Il “passo lento” di quel viaggio è l’antidoto che depura a poco a poco il corpo “schiacciato da ricordi / a valore incerto / d’argento e catrame.”. E’ il “passo lento” che, magicamente, introduce al “sentire arrivare”; ed ecco, d’improvviso, eccoci: “meraviglia”: “plotoni di primavere / tramano un nuovo assalto”, “ricompongono ellissi”, ci rivelano quel cerchio, incerto ancora, (ma, “cos’è?”): pare la meravigliosa ruota-giostra del luna park della nostra infanzia, vista da lontano, e per noi e per gli amici, sulla quale avremmo voluto abbandonarci, esilaranti, per sempre.

Le parole di Rigato sono visioni; visioni che emergono talvolta da impressioni, “un suono dal mare”, “un piatto che cade”, “nubi basse”, “campi di girasoli”, “Sferragliare di treni”, “motel senza nome”, nelle quali interviene tuttavia un corpo iper-sensitivo che trasfigura il quotidiano in figure senza forma, in un caleidoscopio riflessivo e vagante nel quale si fondono sinesteticamente, in un universo di invenzione, tutti i sensi, (“la città mi attraversa senza peso”), come in La città che sale di Boccioni.

Altre volte è la sola potenza della parola che parla di sé a costruire verità inusuali, nascoste nella stessa parola della norma, nell’ordinario costrutto grammaticale, paradossali: “polvere di passi / che non toccano terra”, o, ancora, “Vibrano respiri d’amore / nei silenzi che conversano”.

Ed è proprio il paradosso la figura retorica che avvalora i versi di Rigato. Infatti, il suo procedere è in realtà uno stare fermo, è una comprensione sul posto, puro movimento del pensiero animato dalle parole, le quali ci dicono che la verità sta “nel ritmo arcaico del gioco / dove il corpo è parola / il movimento è dialogo.

E’ dunque la parola dialogante che muove; che muove contro l’automatismo cinetico ammaestrato, alienato, dell’uomo della folla come nell’omonimo racconto di Edgar Allan Poe.

L’avanzare discorsivo ed evanescente di Rigato ha un suo inizio, ed è la accoglienza consapevole, “Come una coppa vuota / che già conosce l’acqua”.

Una consapevolezza che è non solo istinto delle cose, di una loro recondita ancestrale natura spirituale (“La tua ombra è più antica del tuo corpo.”), ma anche cultura: “Ho scritto una mappa di vita / nelle pagine stropicciate dei classici”. Pagine stropicciate, rese essenziali dal filtro dello studio, forse ridotte ad una sola parola, come nei Libri cancellati di Emilio Isgrò, o ad un solo punto, innominato e perplesso, come in certe opere di Giulio Paolini.

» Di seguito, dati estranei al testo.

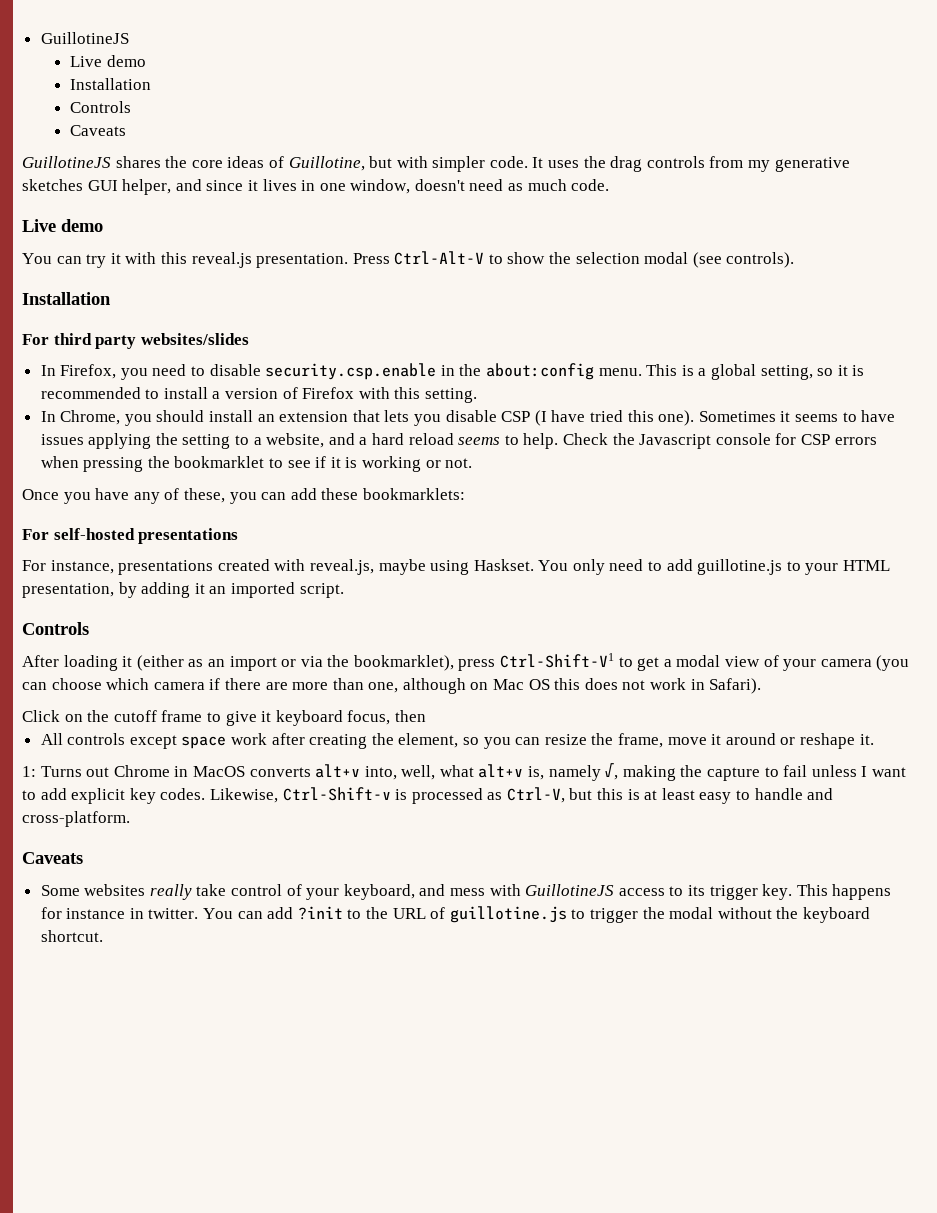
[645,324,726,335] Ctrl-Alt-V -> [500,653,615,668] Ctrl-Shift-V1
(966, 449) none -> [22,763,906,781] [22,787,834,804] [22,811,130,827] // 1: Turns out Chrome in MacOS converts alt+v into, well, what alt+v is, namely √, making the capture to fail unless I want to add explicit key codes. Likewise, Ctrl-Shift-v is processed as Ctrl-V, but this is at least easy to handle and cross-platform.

E non solo classici. Per sua formazione, scolastica e accademica, Rigato ha acquisito ed assimilato competenza tecnico-scientifiche di primordine, le quali entrano nei suoi versi nei termini di una seconda presenza, con quel tanto di verità scientifica usata “fuori luogo”, paradossalmente, appunto. Così, ad esempio “Betelgeuse pulsa e mi guarda”, richiamando qui, con “Betelgeuse”, non tanto, semplicemente, il fatto astronomico (Stella α della costellazione di Orione, di grandezza apparente variabile tra 0,5 e 1,1), quanto il potere magico attribuito dagli antichi a quel astro.

E di citazioni tecnico-scientifiche nei versi di Rigato ce ne sono molte: dalla fisica di Minkowski al codice Kryphós, dall’Antimateria alle Leggi di Maxwell, dal Punto Omega all’unità di misura astronomica del Parsec, ecc.; tutte sempre giocate poeticamente a personificare oggetti e concetti, e a metterli in dialogo col presente/assente dell’IO, che intanto viaggia per conto suo, e per conto nostro, nel silenzio dialogante ed essenziale.